IL DRAMMA DI CESIRA IN UNA REGIA SENZA REGISTA
«’A carne è gghiuta ’a sotto, e ’e maccarune ’a coppe». Traduzione letterale: la carne è finita sotto ai maccheroni. L’antico detto partenopeo potrebbe essere il lapidario commento di quest’allestimento tratto da La ciociara di Alberto Moravia. Sulle montagne nei pressi di Fondi, comune in provincia di Latina, dove perlopiù si consuma il dramma di Cesira e di sua figlia Rosetta, il dialetto napoletano è tuttora vivo e parlato; ergo, il popolare proverbio è ancora ben conosciuto in quelle zone che fino al 1927 facevano parte della provincia di Terra di Lavoro, ultimo lembo del decaduto Regno borbonico. Il significato indica che il ragù domenicale, pasto certamente prelibato e atteso sulla tavola imbandita a festa, è stato servito nella maniera sbagliata. Gli ingredienti ci sono, ma sono stati posizionati nella zuppiera al contrario: il sugo saporito con la carne è stato seppellito dalla pasta rimasta bianca e scondita.
Cominciare la recensione con una frase tipica napoletana, citando i Borboni, è il miglior viatico per introdurre Annibale Ruccello, autore dell’adattamento teatrale di questa messinscena che è del 1985. Non si vuol dire che Ruccello abbia usato il linguaggio della sua terra. Tutt’altro! Anzi, è stato rispettosissimo dell’impostazione voluta dall’autore del libro, ma la sua operazione non si è limitata a tradurre per il palcoscenico un romanzo in prosa, così come fecero De Sica e Zavattini per il film con la Loren, che tutti (è una speranza!) conosciamo. Ruccello ha condito i dialoghi dei personaggi che danno vita al dramma di Moravia, aggiungendovi un filo di pensiero pasoliniano, un raffinato estratto di lettere da Casarsa, un pizzico di pepe corsaro come soltanto lui, intellettuale di razza, aveva nella penna. Ruccello sapeva bene che Pasolini e Moravia erano amici, che si frequentavano spesso sulla spiaggia sotto il profilo della maga Circe, che si stimavano reciprocamente, e insieme costruivano dialoghi che erano vere e proprie provocazioni per i conformisti della loro epoca. Insomma, l’uno ha arricchito l’altro e viceversa.

# RECORD FORNITI:

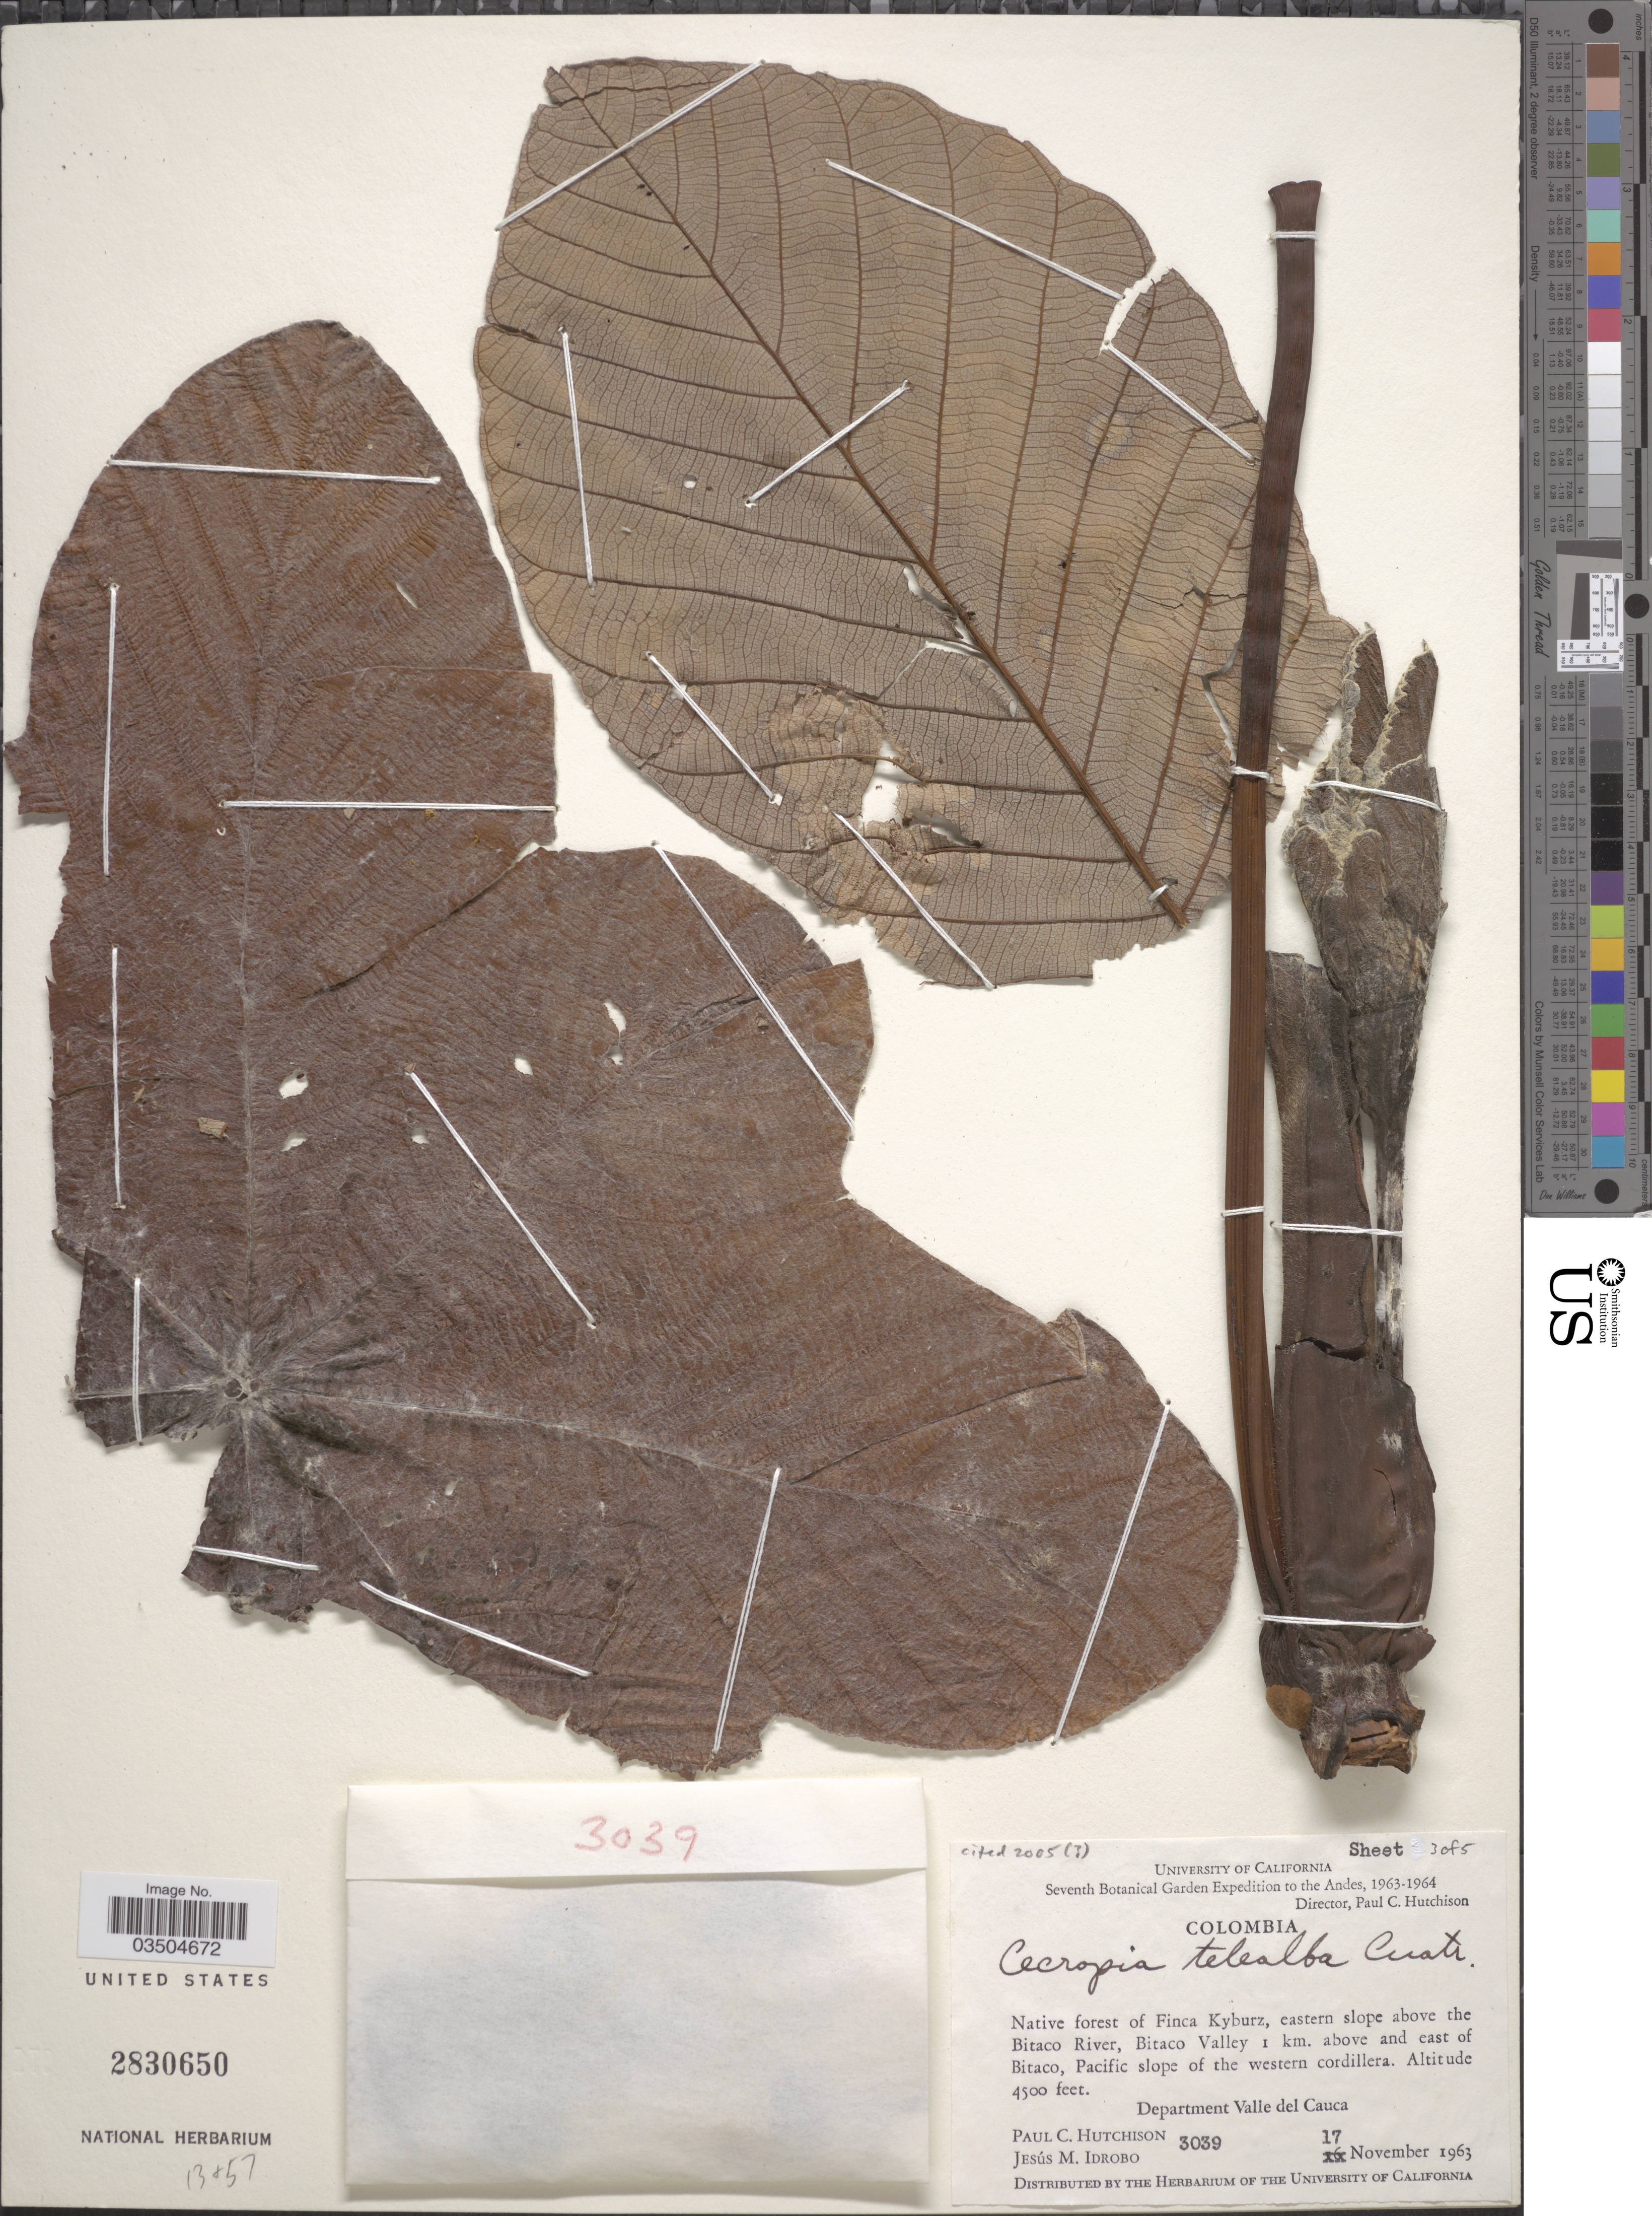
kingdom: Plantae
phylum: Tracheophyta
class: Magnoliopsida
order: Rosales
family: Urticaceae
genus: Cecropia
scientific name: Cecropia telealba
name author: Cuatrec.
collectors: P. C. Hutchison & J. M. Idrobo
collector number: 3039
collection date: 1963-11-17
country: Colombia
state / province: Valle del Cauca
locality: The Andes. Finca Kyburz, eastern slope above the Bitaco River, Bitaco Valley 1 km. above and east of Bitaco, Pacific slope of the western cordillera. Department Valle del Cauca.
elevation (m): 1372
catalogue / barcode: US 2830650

# ESERCIZI:
1. Rispondi alle domande sulla recensione de La ciociara:
(a) Fino a quale anno le zone intorno a Fondi facevano parte della provincia di Terra di Lavoro?
(b) Di che anno è la messinscena adattata da Annibale Ruccello?
(c) Chi realizzò il film tratto dal romanzo, interpretato dalla Loren?
2. Scrivi il seguito della recensione de La ciociara, riprendendo subito dopo l'ultima frase.

# SOLUZIONI:
1.
(a) Fino al 1927.
(b) Del 1985.
(c) De Sica e Zavattini.

2.
Nella stesura dell’adattamento, questa profonda ricchezza intellettuale, si avverte, se ne sente il profumo; troppo vago, però, perché fatica a salire dal fondo di una zuppiera ricolma di maccheroni sconditi. Le frasi proposte da Ruccello, per raggiungere gli spettatori, devono passare attraverso l’ugola degli interpreti, i quali però fanno parte di una regia senza regista. E le loro voci vengono fuori disordinate, prive di equilibri, ma con una sovrabbondanza di emotività pesanti e colorate che stordiscono la fioritura letteraria. L’allestimento proposto al Ghione fino a domenica 12, infatti, è quello di Aldo Reggiani, morto nel 2013, e la messinscena è di Caterina Costantini, sua moglie. Si comprende, addirittura con affetto, oltre che con il rispetto che merita l’iniziativa, la volontà di omaggiare un valente attore nel decennale della sua scomparsa, ma forse il tributo – che era necessario – andava trattato con più finezza, con maggiori attenzioni soprattutto nella recitazione. Una regia non è fatta solo di movimenti e di situazioni sceniche, ma è un vero e proprio studio della parola. Che è quello che manca. Le sottolineature, per esempio, che sono state evidenziate sono soltanto il frutto di intonazioni appassionate, esuberanti, evocative, in un testo che invece è un concertato intellettuale. Insomma, l’uno confonde le altre e viceversa.
Foto: (da sin) Vincenzo Pellicanò, Vincenzo Bocciarelli, Armando De Ceccon, Caterina Costantini, Flavia De Stefano (© Carlo Bellincampi)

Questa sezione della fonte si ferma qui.